Job
Repeat, please, exactly the lines from the one that has "le v obraze" through the end of the records below, with pictures dropped.

Supplied information

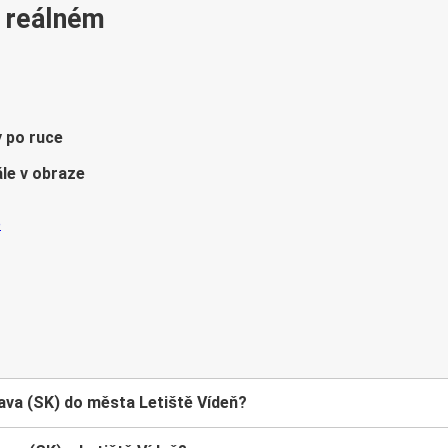
v reálném
y po ruce
le v obraze
va (SK) do města Letiště Vídeň?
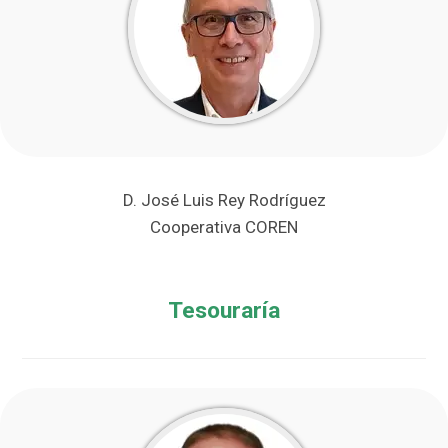
D. José Luis Rey Rodríguez
Cooperativa COREN
Tesouraría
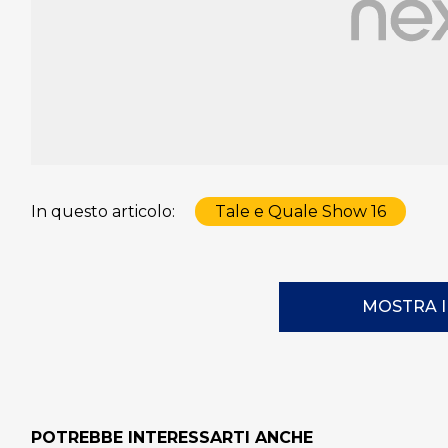
In questo articolo:
Tale e Quale Show 16
MOSTRA 
POTREBBE INTERESSARTI ANCHE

Solution
le v obraze
va (SK) do města Letiště Vídeň?
D. José Luis Rey Rodríguez
Cooperativa COREN
Tesouraría
In questo articolo:
Tale e Quale Show 16
MOSTRA 
POTREBBE INTERESSARTI ANCHE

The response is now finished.